Dataset records below:
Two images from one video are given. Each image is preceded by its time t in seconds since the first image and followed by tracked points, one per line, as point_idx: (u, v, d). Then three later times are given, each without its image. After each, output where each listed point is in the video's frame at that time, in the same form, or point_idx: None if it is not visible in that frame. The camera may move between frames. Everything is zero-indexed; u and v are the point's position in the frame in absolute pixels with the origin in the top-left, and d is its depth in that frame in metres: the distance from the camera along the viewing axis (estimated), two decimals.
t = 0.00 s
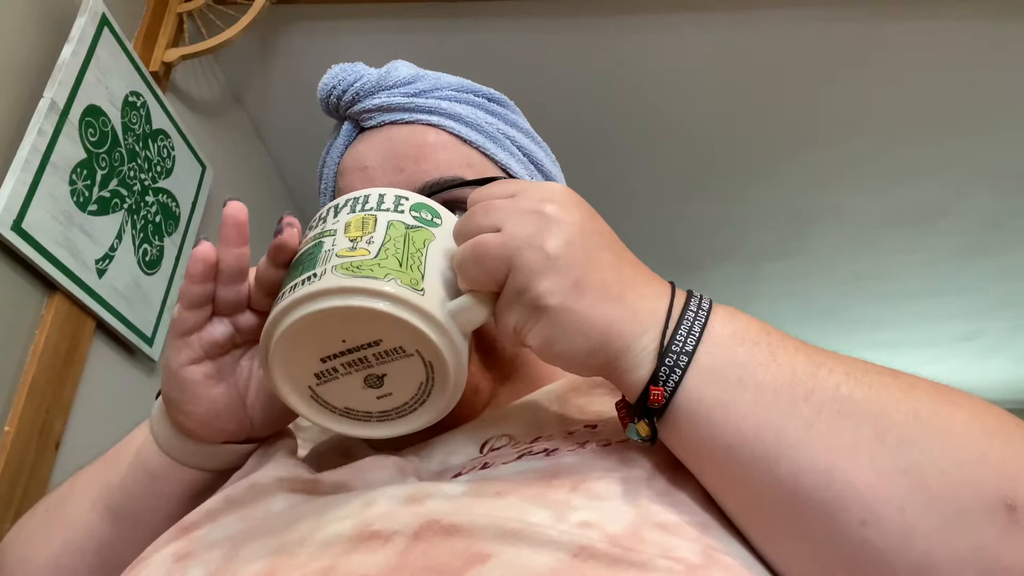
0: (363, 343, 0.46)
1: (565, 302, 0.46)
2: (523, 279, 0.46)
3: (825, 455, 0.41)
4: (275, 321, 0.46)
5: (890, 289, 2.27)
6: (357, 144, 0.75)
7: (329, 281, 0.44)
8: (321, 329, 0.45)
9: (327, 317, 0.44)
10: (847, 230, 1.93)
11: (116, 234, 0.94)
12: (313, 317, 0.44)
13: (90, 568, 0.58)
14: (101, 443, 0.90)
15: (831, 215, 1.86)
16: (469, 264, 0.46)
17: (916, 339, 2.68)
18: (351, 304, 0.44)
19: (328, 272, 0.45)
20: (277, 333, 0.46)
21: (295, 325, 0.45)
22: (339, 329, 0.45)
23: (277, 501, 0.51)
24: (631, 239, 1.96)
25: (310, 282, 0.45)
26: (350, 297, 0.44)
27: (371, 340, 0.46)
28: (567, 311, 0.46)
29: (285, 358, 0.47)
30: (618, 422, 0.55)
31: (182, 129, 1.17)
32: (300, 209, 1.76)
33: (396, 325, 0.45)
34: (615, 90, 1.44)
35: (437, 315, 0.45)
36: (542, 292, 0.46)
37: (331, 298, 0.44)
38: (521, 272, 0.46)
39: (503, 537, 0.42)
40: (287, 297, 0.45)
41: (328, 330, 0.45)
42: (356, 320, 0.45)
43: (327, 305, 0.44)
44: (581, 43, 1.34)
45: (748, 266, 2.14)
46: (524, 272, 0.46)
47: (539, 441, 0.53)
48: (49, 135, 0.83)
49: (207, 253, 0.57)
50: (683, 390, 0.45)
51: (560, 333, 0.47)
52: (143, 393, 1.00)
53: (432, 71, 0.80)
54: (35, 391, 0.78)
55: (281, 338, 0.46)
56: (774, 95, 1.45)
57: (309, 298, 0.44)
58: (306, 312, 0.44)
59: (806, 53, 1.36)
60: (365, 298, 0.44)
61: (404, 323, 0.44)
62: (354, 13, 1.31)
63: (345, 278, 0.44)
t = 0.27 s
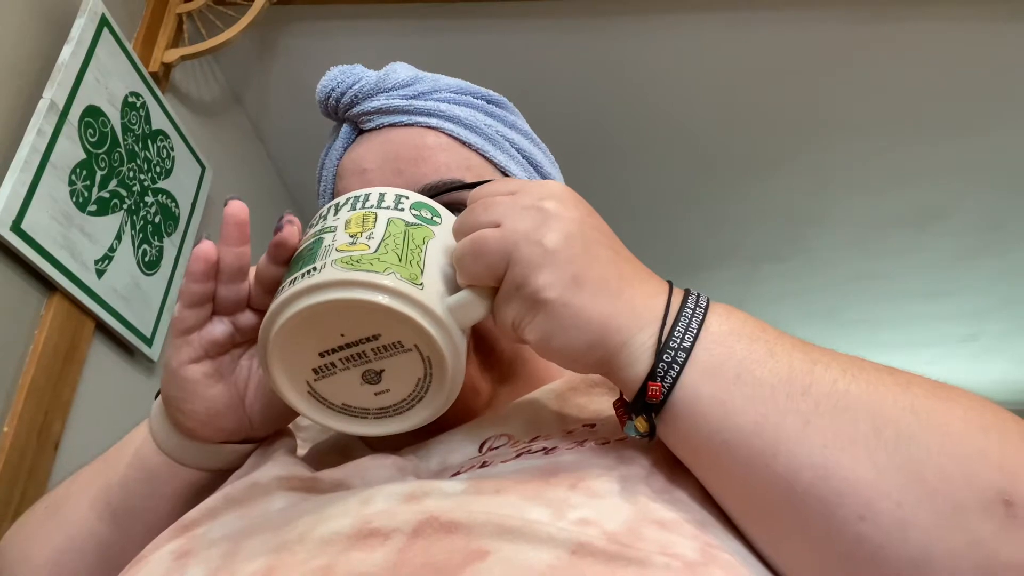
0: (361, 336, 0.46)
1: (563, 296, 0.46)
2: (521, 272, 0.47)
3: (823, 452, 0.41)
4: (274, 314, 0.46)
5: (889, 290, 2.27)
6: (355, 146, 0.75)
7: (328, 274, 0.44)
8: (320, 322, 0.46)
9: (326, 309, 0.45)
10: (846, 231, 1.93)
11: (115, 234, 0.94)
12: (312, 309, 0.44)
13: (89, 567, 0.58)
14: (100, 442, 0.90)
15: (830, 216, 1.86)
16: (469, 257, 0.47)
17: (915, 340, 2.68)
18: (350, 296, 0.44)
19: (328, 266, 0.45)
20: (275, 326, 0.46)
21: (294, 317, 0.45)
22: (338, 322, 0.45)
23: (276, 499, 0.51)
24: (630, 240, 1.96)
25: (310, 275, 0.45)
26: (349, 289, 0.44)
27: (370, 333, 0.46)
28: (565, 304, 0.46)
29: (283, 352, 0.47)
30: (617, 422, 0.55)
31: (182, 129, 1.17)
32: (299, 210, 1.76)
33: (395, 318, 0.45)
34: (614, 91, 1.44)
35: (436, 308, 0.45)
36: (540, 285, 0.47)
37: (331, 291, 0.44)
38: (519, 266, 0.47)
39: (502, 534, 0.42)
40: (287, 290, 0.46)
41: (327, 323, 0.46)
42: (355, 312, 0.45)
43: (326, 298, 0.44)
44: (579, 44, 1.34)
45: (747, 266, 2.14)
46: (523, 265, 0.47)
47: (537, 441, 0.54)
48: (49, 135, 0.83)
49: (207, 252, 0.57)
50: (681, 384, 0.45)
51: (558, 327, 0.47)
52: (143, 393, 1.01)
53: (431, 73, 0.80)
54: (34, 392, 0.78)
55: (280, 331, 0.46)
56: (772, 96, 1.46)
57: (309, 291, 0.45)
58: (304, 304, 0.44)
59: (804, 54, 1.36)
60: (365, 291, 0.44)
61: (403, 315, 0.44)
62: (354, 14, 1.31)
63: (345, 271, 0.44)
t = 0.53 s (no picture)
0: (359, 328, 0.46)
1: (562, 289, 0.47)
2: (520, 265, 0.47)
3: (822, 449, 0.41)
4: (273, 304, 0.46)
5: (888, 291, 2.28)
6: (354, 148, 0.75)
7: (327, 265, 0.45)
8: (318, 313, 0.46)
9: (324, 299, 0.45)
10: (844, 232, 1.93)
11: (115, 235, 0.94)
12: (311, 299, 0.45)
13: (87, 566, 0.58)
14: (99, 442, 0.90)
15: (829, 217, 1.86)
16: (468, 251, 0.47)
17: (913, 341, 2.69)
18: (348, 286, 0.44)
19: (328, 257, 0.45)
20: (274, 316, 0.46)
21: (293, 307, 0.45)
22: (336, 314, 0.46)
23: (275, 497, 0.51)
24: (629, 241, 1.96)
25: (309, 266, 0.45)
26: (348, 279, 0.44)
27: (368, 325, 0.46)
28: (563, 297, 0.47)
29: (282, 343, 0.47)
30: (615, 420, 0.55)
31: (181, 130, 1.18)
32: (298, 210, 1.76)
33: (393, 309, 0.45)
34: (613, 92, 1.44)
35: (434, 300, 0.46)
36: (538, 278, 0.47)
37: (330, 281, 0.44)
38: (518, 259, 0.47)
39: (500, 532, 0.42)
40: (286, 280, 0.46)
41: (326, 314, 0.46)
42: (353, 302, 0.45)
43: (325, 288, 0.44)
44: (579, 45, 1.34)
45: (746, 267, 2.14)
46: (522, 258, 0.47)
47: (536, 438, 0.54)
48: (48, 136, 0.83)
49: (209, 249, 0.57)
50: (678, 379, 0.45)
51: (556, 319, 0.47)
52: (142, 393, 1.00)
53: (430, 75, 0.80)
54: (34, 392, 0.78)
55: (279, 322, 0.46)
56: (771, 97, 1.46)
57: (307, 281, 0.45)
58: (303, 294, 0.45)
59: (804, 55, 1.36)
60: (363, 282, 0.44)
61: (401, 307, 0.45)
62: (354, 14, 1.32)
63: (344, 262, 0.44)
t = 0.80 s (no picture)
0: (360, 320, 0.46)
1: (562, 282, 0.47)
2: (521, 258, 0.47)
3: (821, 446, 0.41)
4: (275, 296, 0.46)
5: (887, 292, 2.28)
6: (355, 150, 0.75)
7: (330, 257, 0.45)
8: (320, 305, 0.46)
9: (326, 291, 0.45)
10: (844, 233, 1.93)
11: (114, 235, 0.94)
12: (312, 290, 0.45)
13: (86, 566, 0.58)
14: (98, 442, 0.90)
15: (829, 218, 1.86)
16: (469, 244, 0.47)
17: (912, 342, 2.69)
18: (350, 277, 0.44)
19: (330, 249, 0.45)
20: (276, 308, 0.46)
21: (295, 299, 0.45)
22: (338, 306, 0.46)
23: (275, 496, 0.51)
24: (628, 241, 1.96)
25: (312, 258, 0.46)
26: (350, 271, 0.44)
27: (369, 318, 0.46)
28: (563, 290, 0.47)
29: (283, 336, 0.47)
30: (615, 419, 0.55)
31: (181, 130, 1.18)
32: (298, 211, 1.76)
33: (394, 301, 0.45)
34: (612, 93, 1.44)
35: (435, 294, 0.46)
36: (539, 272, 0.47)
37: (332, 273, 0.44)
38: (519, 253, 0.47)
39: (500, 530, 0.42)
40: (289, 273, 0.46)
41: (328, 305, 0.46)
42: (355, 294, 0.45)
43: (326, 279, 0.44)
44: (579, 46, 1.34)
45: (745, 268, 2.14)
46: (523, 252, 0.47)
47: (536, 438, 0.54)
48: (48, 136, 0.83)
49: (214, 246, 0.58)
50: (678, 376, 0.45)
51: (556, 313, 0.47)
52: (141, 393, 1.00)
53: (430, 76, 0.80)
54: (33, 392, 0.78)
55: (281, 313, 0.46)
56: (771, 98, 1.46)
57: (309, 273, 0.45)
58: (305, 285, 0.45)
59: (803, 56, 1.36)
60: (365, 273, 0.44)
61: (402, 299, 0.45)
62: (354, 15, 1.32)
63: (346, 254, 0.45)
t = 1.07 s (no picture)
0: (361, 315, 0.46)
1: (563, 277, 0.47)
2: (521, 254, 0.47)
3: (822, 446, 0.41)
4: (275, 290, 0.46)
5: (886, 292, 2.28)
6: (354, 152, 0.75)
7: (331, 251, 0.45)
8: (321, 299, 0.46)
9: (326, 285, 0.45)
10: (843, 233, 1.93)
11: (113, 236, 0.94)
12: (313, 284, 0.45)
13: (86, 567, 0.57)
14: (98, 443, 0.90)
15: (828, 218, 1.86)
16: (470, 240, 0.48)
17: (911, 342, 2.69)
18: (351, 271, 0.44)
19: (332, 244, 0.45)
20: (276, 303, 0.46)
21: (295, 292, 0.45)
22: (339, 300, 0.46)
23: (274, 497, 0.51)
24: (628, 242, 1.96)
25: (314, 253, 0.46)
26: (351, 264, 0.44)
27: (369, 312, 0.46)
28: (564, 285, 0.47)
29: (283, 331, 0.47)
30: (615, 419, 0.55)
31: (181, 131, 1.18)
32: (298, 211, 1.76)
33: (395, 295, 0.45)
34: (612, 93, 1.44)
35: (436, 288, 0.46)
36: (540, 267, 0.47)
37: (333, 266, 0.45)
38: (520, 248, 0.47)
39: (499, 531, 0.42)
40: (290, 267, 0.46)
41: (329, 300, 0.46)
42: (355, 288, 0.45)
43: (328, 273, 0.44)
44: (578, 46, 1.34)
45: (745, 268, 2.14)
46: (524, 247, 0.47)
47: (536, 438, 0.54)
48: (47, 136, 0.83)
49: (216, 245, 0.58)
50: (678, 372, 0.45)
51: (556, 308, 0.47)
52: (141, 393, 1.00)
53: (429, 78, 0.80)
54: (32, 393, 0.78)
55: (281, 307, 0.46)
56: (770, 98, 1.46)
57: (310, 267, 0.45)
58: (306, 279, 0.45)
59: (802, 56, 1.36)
End of Dataset records.
» Work to be completed
With the pictures omitted, copy exactly the lines of the listing above starting at the line containing "41: (328, 330, 0.45)" and ending at the line containing "29: (283, 352, 0.47)", both included.

» Written response
41: (328, 330, 0.45)
42: (356, 320, 0.45)
43: (327, 305, 0.44)
44: (581, 43, 1.34)
45: (748, 266, 2.14)
46: (524, 272, 0.46)
47: (539, 441, 0.53)
48: (49, 135, 0.83)
49: (207, 253, 0.57)
50: (683, 390, 0.45)
51: (560, 333, 0.47)
52: (143, 393, 1.00)
53: (432, 71, 0.80)
54: (35, 391, 0.78)
55: (281, 338, 0.46)
56: (774, 95, 1.45)
57: (309, 298, 0.44)
58: (306, 312, 0.44)
59: (806, 53, 1.36)
60: (365, 298, 0.44)
61: (404, 323, 0.44)
62: (354, 13, 1.31)
63: (345, 278, 0.44)
t = 0.27 s
0: (361, 336, 0.46)
1: (563, 296, 0.46)
2: (521, 272, 0.47)
3: (823, 452, 0.41)
4: (274, 314, 0.46)
5: (889, 290, 2.27)
6: (355, 146, 0.75)
7: (328, 274, 0.44)
8: (320, 322, 0.46)
9: (326, 309, 0.45)
10: (846, 231, 1.93)
11: (115, 234, 0.94)
12: (312, 309, 0.44)
13: (89, 567, 0.58)
14: (100, 442, 0.90)
15: (830, 216, 1.86)
16: (469, 257, 0.47)
17: (915, 340, 2.68)
18: (350, 296, 0.44)
19: (328, 266, 0.45)
20: (275, 326, 0.46)
21: (294, 317, 0.45)
22: (338, 322, 0.45)
23: (276, 499, 0.51)
24: (630, 240, 1.96)
25: (310, 275, 0.45)
26: (349, 289, 0.44)
27: (370, 333, 0.46)
28: (565, 304, 0.46)
29: (283, 352, 0.47)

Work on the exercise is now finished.